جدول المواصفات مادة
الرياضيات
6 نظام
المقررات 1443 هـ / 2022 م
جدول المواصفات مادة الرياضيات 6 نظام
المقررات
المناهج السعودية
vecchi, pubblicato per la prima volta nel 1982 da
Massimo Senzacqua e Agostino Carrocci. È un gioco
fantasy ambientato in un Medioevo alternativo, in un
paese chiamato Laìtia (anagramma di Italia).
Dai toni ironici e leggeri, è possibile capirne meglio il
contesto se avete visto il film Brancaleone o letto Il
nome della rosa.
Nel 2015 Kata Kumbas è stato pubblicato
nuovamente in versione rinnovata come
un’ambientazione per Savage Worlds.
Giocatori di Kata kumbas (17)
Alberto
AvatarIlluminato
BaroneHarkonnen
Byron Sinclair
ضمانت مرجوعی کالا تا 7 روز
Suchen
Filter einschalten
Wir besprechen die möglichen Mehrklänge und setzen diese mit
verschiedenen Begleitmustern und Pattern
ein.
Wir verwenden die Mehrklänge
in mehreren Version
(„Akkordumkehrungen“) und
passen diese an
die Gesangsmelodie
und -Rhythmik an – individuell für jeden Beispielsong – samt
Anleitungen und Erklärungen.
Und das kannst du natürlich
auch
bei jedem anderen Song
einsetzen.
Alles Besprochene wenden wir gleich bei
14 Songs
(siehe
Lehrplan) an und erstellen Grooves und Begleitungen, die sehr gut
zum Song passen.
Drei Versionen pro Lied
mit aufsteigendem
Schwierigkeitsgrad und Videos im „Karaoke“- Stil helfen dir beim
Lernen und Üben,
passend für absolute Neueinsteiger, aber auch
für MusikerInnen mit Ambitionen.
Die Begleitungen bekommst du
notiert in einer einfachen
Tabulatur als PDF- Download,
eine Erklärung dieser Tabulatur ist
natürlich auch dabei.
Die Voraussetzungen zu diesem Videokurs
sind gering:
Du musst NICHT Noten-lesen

PROBLEM
The full listing above should be restated word for word.

OUTPUT OF THE EXERCISE
جدول المواصفات مادة
الرياضيات
6 نظام
المقررات 1443 هـ / 2022 م
جدول المواصفات مادة الرياضيات 6 نظام
المقررات
المناهج السعودية
vecchi, pubblicato per la prima volta nel 1982 da
Massimo Senzacqua e Agostino Carrocci. È un gioco
fantasy ambientato in un Medioevo alternativo, in un
paese chiamato Laìtia (anagramma di Italia).
Dai toni ironici e leggeri, è possibile capirne meglio il
contesto se avete visto il film Brancaleone o letto Il
nome della rosa.
Nel 2015 Kata Kumbas è stato pubblicato
nuovamente in versione rinnovata come
un’ambientazione per Savage Worlds.
Giocatori di Kata kumbas (17)
Alberto
AvatarIlluminato
BaroneHarkonnen
Byron Sinclair
ضمانت مرجوعی کالا تا 7 روز
Suchen
Filter einschalten
Wir besprechen die möglichen Mehrklänge und setzen diese mit
verschiedenen Begleitmustern und Pattern
ein.
Wir verwenden die Mehrklänge
in mehreren Version
(„Akkordumkehrungen“) und
passen diese an
die Gesangsmelodie
und -Rhythmik an – individuell für jeden Beispielsong – samt
Anleitungen und Erklärungen.
Und das kannst du natürlich
auch
bei jedem anderen Song
einsetzen.
Alles Besprochene wenden wir gleich bei
14 Songs
(siehe
Lehrplan) an und erstellen Grooves und Begleitungen, die sehr gut
zum Song passen.
Drei Versionen pro Lied
mit aufsteigendem
Schwierigkeitsgrad und Videos im „Karaoke“- Stil helfen dir beim
Lernen und Üben,
passend für absolute Neueinsteiger, aber auch
für MusikerInnen mit Ambitionen.
Die Begleitungen bekommst du
notiert in einer einfachen
Tabulatur als PDF- Download,
eine Erklärung dieser Tabulatur ist
natürlich auch dabei.
Die Voraussetzungen zu diesem Videokurs
sind gering:
Du musst NICHT Noten-lesen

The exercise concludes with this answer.